Symbolic Dynamics - Prove Different Full Shifts are Not Conjugate

Question

The full shift over an alphabet $A$ is the set of all bi-infinite sequences built from characters belonging to $A$. The full $n$-shift is the full shift over some alphabet of size $n$.

The exercise I was asked to solve is to tell whether the $2$-shift is conjugate to the $3$-shift, and whether there exists a factor map from the full $2$-shift to the full $3$-shift.

Searching the web I found (in Scholarpedia) that the topological entropy is invariant under isomorphism of symbolic dynamics.

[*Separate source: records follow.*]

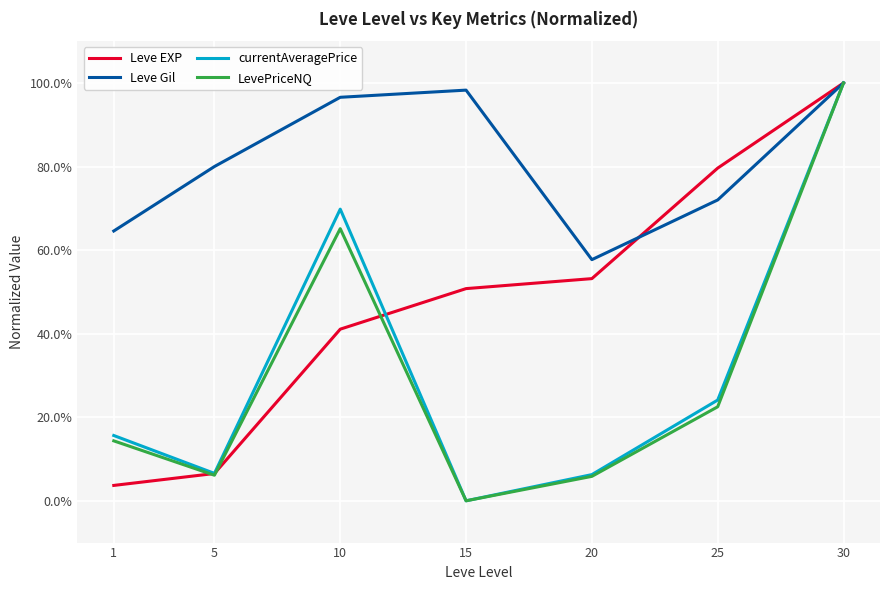

Is this an area chart (filled region under the line)?

No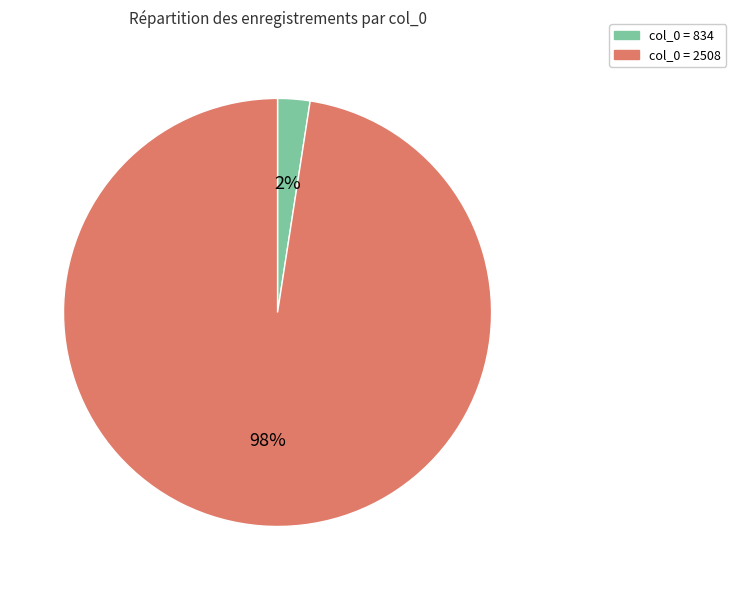

To the nearest percent, what is the average slice percentage?

50%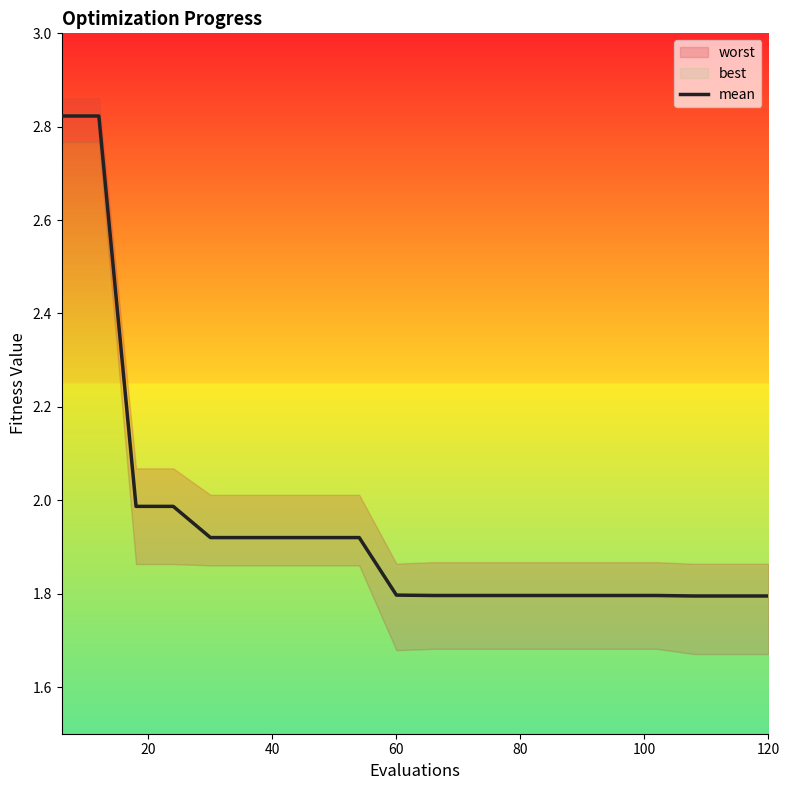

What is the minimum value for mean?

1.8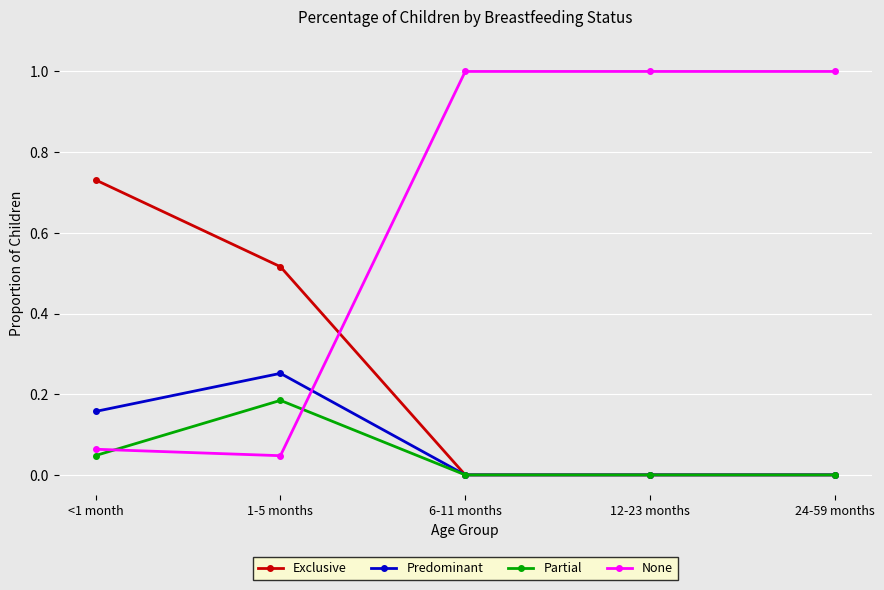

True or false: None and Partial cross at least once.

True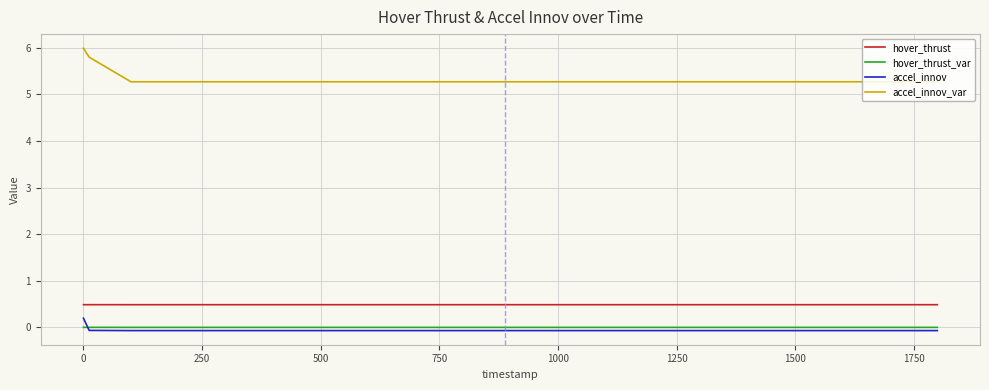

After their last crossing, which series has the higher values: hover_thrust_var or accel_innov?

hover_thrust_var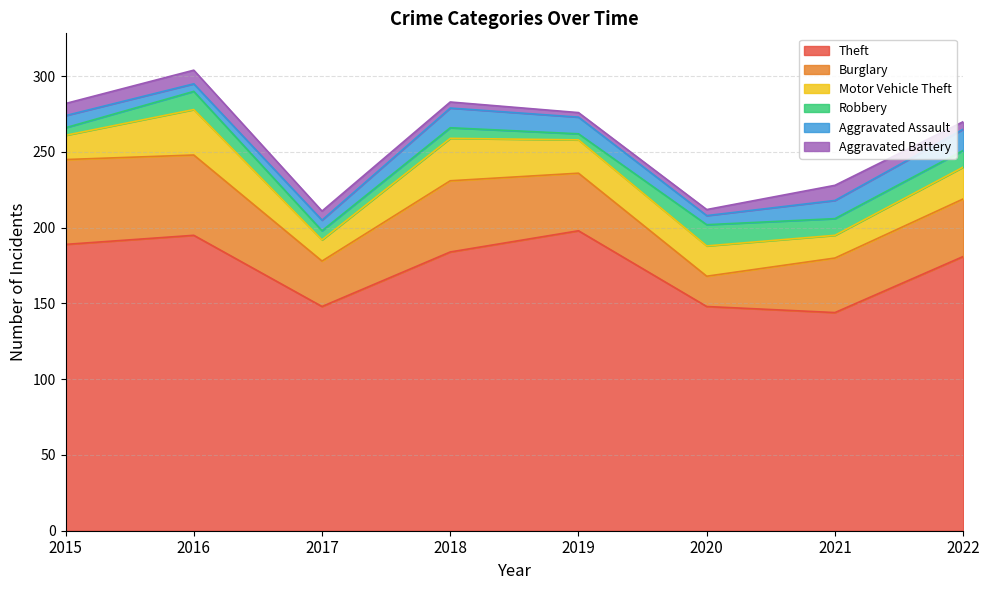

Which category has the highest value across all series?

2019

The topological entropy of the full $n$-shift is $\log (n)$ (as described in the link and not hard to see), therefore these two dynamics are not conjugate, and moreover, an additional result states that a factor map cannot increase the entropy, therefore a factor map from the full $2$-shift to the full $3$-shift cannot exist.

Can you help in finding a more basic way of proving that these dynamics are not conjugate? I don't think this was the method implied in the exercise - we haven't reached topological entropy in the course yet.

Answer 1

You can count fixed points.

For the full $n$-shift, the number of fixed points is $n$, one per symbol. Since the number of fixed points is an invariant of topological conjugacy, the full $m$ and $n$-shifts are not conjugate when $m \ne n$.

As noted in the comment of @DanRust, under a factor map it is possible for the number of fixed points to go up or down. I don't have a particular example at hand, but one idea is that a period 2 orbit can be mapped to a single point. So this method does not seem useful for the question about factor maps.

Answer 2

The factor part of the question has the following entropy-free solution:

Assume by contradiction that $$\phi \quad \colon\quad \text{full shift over \{v,w\}} \to \text{full shift over \{x,y,z\}}$$

is a factor map. By the Curtis–Hedlund–Lyndon theorem, $\phi$ is induced by a sliding block code with some memory $m$ and anticipation $a$: $$\Phi \quad \colon \quad \{v,w\}^{m+a+1} \to \{x,y,z\}$$

$\phi$ is onto, so any word of $\{x,y,z\}$ of length $n$ is an image of some word of $\{v,w\}$ of length $m+a+n$. As a consequence, $$\forall n \ \colon 2^{m+a+n} \geq 3^n$$ which is impossible ($m$ and $a$ are constants).